Rua do Forno do Tijolo, 50A
218 145 034
www.armazemdasmalhas.com/
Maria Granel
Foi em 2013, numa viagem a Berlim, que Eunice Maia e o marido Eduardo tiveram a ideia de abrir a Maria Granel. Encantados com a oferta de lojas deste género, o açoriano e a minhota perceberam que Portugal continuava a anos-luz dessa realidade, e decidiram trazer o conceito para cá. Dois anos depois, abria o primeiro espaço, em Alvalade. A ideia é recuar no tempo, para uma altura em que quase tudo se vendia a granel, evitando o desperdício e embalagens desnecessárias.
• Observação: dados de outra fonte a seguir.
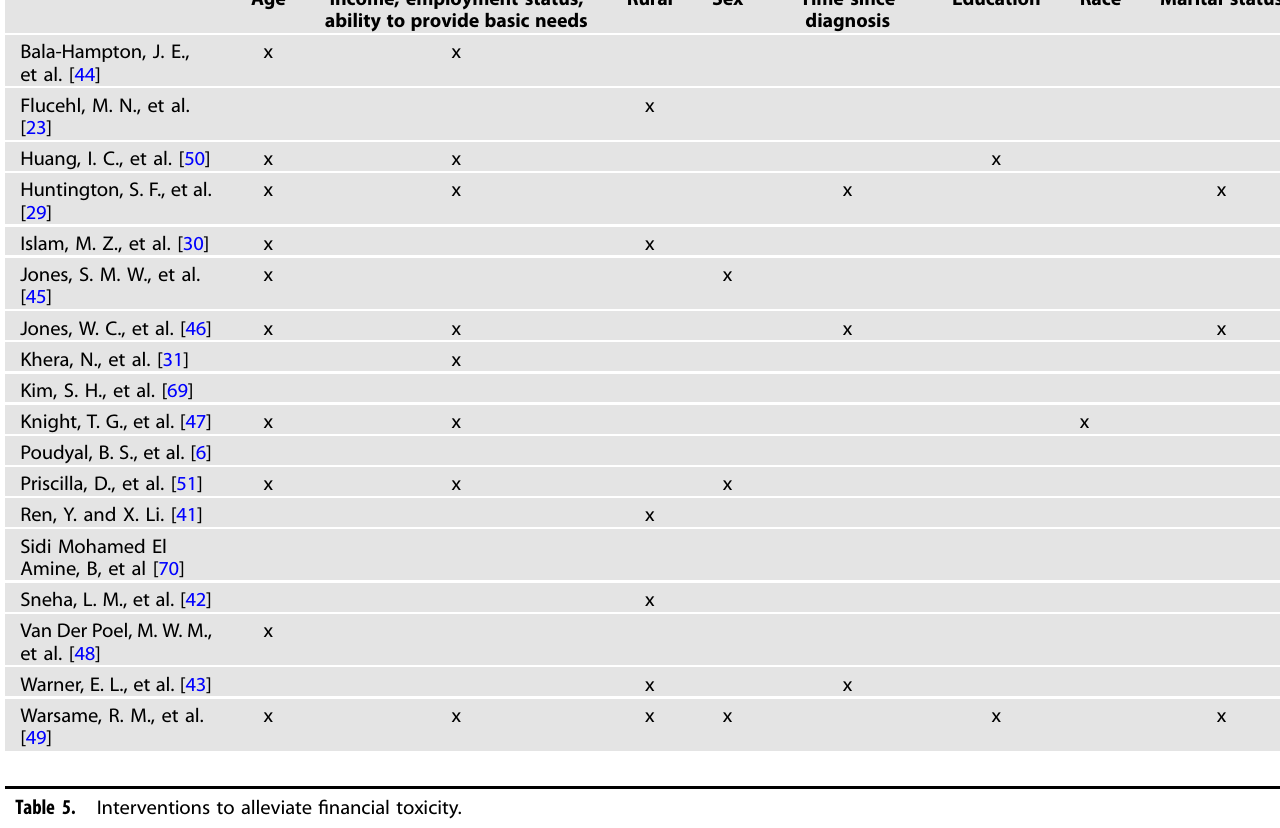
Table 4. Risk factors for incurring fi nancial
Aqui vendem-se produtos biológicos de consumo consciente, desde café, a todo o tipo de cereais ou especiarias, sementes, gomas vegan, sal ou bolachas. A loja de Campo de Ourique, que abriu devido à necessidade de ter um espaço maior, dividide-se em dois pisos: no primeiro estão os produtos alimentares e, no piso de baixo, artigos de higiene pessoal e para a casa. Também há uma cozinha que serve de apoio aos workshops de macrobiótica e espaço para receber palestras de sensibilização. O objetivo da Maria Granel é despertar consciências e alertar para um consumo consciente, diminuindo o desperdício alimentar.
Rua Coelho da Rocha, 37
214 056 077
www.mariagranel.com/
Pikikos
Natasha Cálem abriu a Pikikos há cerca de um ano. Ligada à área da responsabilidade social e da sustentabilidade, quis abrir um negócio que fosse três em um: Cut, Care, Coffee, um espaço que é simultaneamente cabeleireiro, loja e café, tudo amigo do ambiente e do bem-estar animal. Para ter uma ideia, a água usada na lavagem dos cabelos é utilizada nas descargas do autoclismo, e o mobiliário é feito com materiais amigos do ambiente. Se não se importar de lavar o cabelo com água fria, recebe um café. A loja vende produtos de materiais orgânicos, como velas ou detergentes feitos a partir de óleo alimentar usado. Mas há também uma vertente social: o café de especialidade, feito à mão e de certificado biológico, promove o comércio justo; os artigos de decoração são feitos em bairros sociais na Índia ou no Nepal, e, ao fim de três cortes de cabelo da mesma criança, é oferecido um a uma criança de uma IPSS. Este é o único espaço do género em Lisboa, mas Natasha pretende abrir mais. O objetivo é ser uma plataforma de sustentabilidade que ajude causas sociais e ambientais.
Rua 4 Infantaria, 53C
1350-243
917 849 132
www.facebook.com/PikikosCutCareCoffee/
Organii
A Organii surgiu há cerca de 11 anos, fruto de uma necessidade. Cátia Curica, farmacêutica de formação, sofria de diversas alergias. Depois de experimentar produtos biológicos adquiridos no estrangeiro e de ter percebido que isso fazia a diferença, decidiu, juntamente com a irmã, Rita, abrir em Lisboa um espaço ‘bio’. Nascia, assim, a Organii, uma marca de cosmética biológica que vende cremes, champôs, desodorizantes, sabonetes, maquilhagem e produtos de higiene oral, tudo livre de corantes e conservantes sintéticos ou aditivos químicos. Quando ficou grávida, Cátia decidiu abrir um espaço especificamente para bebés, com produtos de higiene, brinquedos ecológicos e roupa de algodão orgânico. A Organii vende sobretudo marcas internacionais, tendo criado, recentemente, a sua própria marca, a Unii, que produz produtos sólidos como sabonetes, champôs e até pasta de dentes. A primeira loja das duas irmãs abriu no Chiado, em 2009. Seguiram-se Alvalade, a LX Factory, o Príncipe Real e o Porto, mas a ideia é abrir espaços noutras zonas do país.